Could you print all the entries exactly?

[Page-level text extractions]
- - - - - - -
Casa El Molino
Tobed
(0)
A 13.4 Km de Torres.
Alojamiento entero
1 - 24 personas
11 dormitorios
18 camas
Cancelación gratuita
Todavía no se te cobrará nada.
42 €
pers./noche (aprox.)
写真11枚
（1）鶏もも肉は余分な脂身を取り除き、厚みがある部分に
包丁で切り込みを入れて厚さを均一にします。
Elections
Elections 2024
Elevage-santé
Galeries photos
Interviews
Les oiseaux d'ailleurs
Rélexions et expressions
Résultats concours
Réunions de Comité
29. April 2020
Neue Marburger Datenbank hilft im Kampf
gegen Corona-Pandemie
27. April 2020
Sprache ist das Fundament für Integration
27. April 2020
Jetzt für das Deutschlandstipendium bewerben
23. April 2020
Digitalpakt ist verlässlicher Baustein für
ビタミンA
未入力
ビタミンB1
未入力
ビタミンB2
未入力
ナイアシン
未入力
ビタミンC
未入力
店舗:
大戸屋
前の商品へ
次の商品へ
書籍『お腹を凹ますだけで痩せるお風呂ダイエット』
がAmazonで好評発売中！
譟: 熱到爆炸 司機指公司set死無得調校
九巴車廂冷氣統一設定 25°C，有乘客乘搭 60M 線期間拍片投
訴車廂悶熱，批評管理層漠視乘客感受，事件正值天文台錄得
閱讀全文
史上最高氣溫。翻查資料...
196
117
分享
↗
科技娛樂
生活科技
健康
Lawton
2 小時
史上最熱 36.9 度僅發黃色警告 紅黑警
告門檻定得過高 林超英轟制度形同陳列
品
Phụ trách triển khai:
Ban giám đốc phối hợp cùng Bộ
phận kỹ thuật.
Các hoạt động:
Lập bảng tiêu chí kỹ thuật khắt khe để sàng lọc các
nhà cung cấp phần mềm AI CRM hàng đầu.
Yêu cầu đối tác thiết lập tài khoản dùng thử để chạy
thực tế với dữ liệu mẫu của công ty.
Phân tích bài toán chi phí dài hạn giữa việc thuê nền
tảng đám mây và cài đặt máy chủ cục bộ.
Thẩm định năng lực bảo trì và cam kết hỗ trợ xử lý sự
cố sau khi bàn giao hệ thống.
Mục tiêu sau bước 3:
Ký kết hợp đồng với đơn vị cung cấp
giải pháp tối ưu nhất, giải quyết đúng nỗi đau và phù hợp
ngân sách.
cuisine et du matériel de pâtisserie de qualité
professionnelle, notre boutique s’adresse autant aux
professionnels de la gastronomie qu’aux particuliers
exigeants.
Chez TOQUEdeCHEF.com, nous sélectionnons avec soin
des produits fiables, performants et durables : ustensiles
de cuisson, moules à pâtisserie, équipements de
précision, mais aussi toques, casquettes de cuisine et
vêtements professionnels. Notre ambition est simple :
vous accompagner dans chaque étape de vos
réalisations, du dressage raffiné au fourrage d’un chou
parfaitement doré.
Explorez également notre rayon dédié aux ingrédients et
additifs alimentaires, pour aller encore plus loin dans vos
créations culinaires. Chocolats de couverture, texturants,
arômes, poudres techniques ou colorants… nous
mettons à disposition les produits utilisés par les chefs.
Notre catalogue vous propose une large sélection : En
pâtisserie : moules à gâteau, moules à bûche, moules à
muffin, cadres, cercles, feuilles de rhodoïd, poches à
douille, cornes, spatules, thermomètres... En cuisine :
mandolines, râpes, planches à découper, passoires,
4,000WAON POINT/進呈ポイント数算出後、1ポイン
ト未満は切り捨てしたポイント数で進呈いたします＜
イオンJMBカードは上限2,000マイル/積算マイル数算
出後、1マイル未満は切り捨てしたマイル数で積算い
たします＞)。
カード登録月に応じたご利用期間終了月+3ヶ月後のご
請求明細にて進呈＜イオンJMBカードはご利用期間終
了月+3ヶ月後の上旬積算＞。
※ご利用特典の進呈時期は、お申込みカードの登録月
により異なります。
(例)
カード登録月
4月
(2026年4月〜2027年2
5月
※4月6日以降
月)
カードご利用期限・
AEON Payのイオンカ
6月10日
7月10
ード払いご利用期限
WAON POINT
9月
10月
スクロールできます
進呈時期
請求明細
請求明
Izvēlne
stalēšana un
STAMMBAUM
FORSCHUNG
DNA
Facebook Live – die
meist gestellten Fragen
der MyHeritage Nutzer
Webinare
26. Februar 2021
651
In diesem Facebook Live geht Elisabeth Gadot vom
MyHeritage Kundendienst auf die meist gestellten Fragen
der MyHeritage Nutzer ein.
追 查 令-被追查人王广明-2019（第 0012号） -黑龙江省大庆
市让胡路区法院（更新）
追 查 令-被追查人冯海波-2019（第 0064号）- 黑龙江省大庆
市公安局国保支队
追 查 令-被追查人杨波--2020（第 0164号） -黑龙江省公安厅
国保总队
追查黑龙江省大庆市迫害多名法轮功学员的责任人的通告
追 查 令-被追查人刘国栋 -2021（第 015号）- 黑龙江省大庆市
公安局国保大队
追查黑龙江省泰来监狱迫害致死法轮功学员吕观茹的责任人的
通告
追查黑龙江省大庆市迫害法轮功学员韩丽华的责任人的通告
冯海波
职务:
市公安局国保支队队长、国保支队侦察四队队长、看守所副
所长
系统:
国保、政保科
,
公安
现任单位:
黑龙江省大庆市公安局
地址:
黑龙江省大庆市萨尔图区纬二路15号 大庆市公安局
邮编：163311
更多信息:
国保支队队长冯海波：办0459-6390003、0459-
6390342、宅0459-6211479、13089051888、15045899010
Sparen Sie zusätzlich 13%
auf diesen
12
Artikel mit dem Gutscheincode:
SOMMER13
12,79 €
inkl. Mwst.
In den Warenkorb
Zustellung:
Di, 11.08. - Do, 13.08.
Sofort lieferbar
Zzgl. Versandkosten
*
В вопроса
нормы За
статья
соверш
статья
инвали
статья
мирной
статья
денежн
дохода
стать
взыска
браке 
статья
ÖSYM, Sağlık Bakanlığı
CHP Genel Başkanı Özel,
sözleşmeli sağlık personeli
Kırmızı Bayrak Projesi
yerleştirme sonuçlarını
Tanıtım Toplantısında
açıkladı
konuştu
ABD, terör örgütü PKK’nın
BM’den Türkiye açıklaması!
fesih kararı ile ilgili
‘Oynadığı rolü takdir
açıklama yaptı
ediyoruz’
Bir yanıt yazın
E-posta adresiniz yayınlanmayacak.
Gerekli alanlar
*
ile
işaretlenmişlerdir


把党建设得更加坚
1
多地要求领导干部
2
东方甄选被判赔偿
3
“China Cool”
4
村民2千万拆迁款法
- - - - - - -
**Answer section:**
Casa El Molino
Tobed
(0)
A 13.4 Km de Torres.
Alojamiento entero
1 - 24 personas
11 dormitorios
18 camas
Cancelación gratuita
Todavía no se te cobrará nada.
42 €
pers./noche (aprox.)
写真11枚
（1）鶏もも肉は余分な脂身を取り除き、厚みがある部分に
包丁で切り込みを入れて厚さを均一にします。
Elections
Elections 2024
Elevage-santé
Galeries photos
Interviews
Les oiseaux d'ailleurs
Rélexions et expressions
Résultats concours
Réunions de Comité
29. April 2020
Neue Marburger Datenbank hilft im Kampf
gegen Corona-Pandemie
27. April 2020
Sprache ist das Fundament für Integration
27. April 2020
Jetzt für das Deutschlandstipendium bewerben
23. April 2020
Digitalpakt ist verlässlicher Baustein für
ビタミンA
未入力
ビタミンB1
未入力
ビタミンB2
未入力
ナイアシン
未入力
ビタミンC
未入力
店舗:
大戸屋
前の商品へ
次の商品へ
書籍『お腹を凹ますだけで痩せるお風呂ダイエット』
がAmazonで好評発売中！
譟: 熱到爆炸 司機指公司set死無得調校
九巴車廂冷氣統一設定 25°C，有乘客乘搭 60M 線期間拍片投
訴車廂悶熱，批評管理層漠視乘客感受，事件正值天文台錄得
閱讀全文
史上最高氣溫。翻查資料...
196
117
分享
↗
科技娛樂
生活科技
健康
Lawton
2 小時
史上最熱 36.9 度僅發黃色警告 紅黑警
告門檻定得過高 林超英轟制度形同陳列
品
Phụ trách triển khai:
Ban giám đốc phối hợp cùng Bộ
phận kỹ thuật.
Các hoạt động:
Lập bảng tiêu chí kỹ thuật khắt khe để sàng lọc các
nhà cung cấp phần mềm AI CRM hàng đầu.
Yêu cầu đối tác thiết lập tài khoản dùng thử để chạy
thực tế với dữ liệu mẫu của công ty.
Phân tích bài toán chi phí dài hạn giữa việc thuê nền
tảng đám mây và cài đặt máy chủ cục bộ.
Thẩm định năng lực bảo trì và cam kết hỗ trợ xử lý sự
cố sau khi bàn giao hệ thống.
Mục tiêu sau bước 3:
Ký kết hợp đồng với đơn vị cung cấp
giải pháp tối ưu nhất, giải quyết đúng nỗi đau và phù hợp
ngân sách.
cuisine et du matériel de pâtisserie de qualité
professionnelle, notre boutique s’adresse autant aux
professionnels de la gastronomie qu’aux particuliers
exigeants.
Chez TOQUEdeCHEF.com, nous sélectionnons avec soin
des produits fiables, performants et durables : ustensiles
de cuisson, moules à pâtisserie, équipements de
précision, mais aussi toques, casquettes de cuisine et
vêtements professionnels. Notre ambition est simple :
vous accompagner dans chaque étape de vos
réalisations, du dressage raffiné au fourrage d’un chou
parfaitement doré.
Explorez également notre rayon dédié aux ingrédients et
additifs alimentaires, pour aller encore plus loin dans vos
créations culinaires. Chocolats de couverture, texturants,
arômes, poudres techniques ou colorants… nous
mettons à disposition les produits utilisés par les chefs.
Notre catalogue vous propose une large sélection : En
pâtisserie : moules à gâteau, moules à bûche, moules à
muffin, cadres, cercles, feuilles de rhodoïd, poches à
douille, cornes, spatules, thermomètres... En cuisine :
mandolines, râpes, planches à découper, passoires,
4,000WAON POINT/進呈ポイント数算出後、1ポイン
ト未満は切り捨てしたポイント数で進呈いたします＜
イオンJMBカードは上限2,000マイル/積算マイル数算
出後、1マイル未満は切り捨てしたマイル数で積算い
たします＞)。
カード登録月に応じたご利用期間終了月+3ヶ月後のご
請求明細にて進呈＜イオンJMBカードはご利用期間終
了月+3ヶ月後の上旬積算＞。
※ご利用特典の進呈時期は、お申込みカードの登録月
により異なります。
(例)
カード登録月
4月
(2026年4月〜2027年2
5月
※4月6日以降
月)
カードご利用期限・
AEON Payのイオンカ
6月10日
7月10
ード払いご利用期限
WAON POINT
9月
10月
スクロールできます
進呈時期
請求明細
請求明
Izvēlne
stalēšana un
STAMMBAUM
FORSCHUNG
DNA
Facebook Live – die
meist gestellten Fragen
der MyHeritage Nutzer
Webinare
26. Februar 2021
651
In diesem Facebook Live geht Elisabeth Gadot vom
MyHeritage Kundendienst auf die meist gestellten Fragen
der MyHeritage Nutzer ein.
追 查 令-被追查人王广明-2019（第 0012号） -黑龙江省大庆
市让胡路区法院（更新）
追 查 令-被追查人冯海波-2019（第 0064号）- 黑龙江省大庆
市公安局国保支队
追 查 令-被追查人杨波--2020（第 0164号） -黑龙江省公安厅
国保总队
追查黑龙江省大庆市迫害多名法轮功学员的责任人的通告
追 查 令-被追查人刘国栋 -2021（第 015号）- 黑龙江省大庆市
公安局国保大队
追查黑龙江省泰来监狱迫害致死法轮功学员吕观茹的责任人的
通告
追查黑龙江省大庆市迫害法轮功学员韩丽华的责任人的通告
冯海波
职务:
市公安局国保支队队长、国保支队侦察四队队长、看守所副
所长
系统:
国保、政保科
,
公安
现任单位:
黑龙江省大庆市公安局
地址:
黑龙江省大庆市萨尔图区纬二路15号 大庆市公安局
邮编：163311
更多信息:
国保支队队长冯海波：办0459-6390003、0459-
6390342、宅0459-6211479、13089051888、15045899010
Sparen Sie zusätzlich 13%
auf diesen
12
Artikel mit dem Gutscheincode:
SOMMER13
12,79 €
inkl. Mwst.
In den Warenkorb
Zustellung:
Di, 11.08. - Do, 13.08.
Sofort lieferbar
Zzgl. Versandkosten
*
В вопроса
нормы За
статья
соверш
статья
инвали
статья
мирной
статья
денежн
дохода
стать
взыска
браке 
статья
ÖSYM, Sağlık Bakanlığı
CHP Genel Başkanı Özel,
sözleşmeli sağlık personeli
Kırmızı Bayrak Projesi
yerleştirme sonuçlarını
Tanıtım Toplantısında
açıkladı
konuştu
ABD, terör örgütü PKK’nın
BM’den Türkiye açıklaması!
fesih kararı ile ilgili
‘Oynadığı rolü takdir
açıklama yaptı
ediyoruz’
Bir yanıt yazın
E-posta adresiniz yayınlanmayacak.
Gerekli alanlar
*
ile
işaretlenmişlerdir


把党建设得更加坚
1
多地要求领导干部
2
东方甄选被判赔偿
3
“China Cool”
4
村民2千万拆迁款法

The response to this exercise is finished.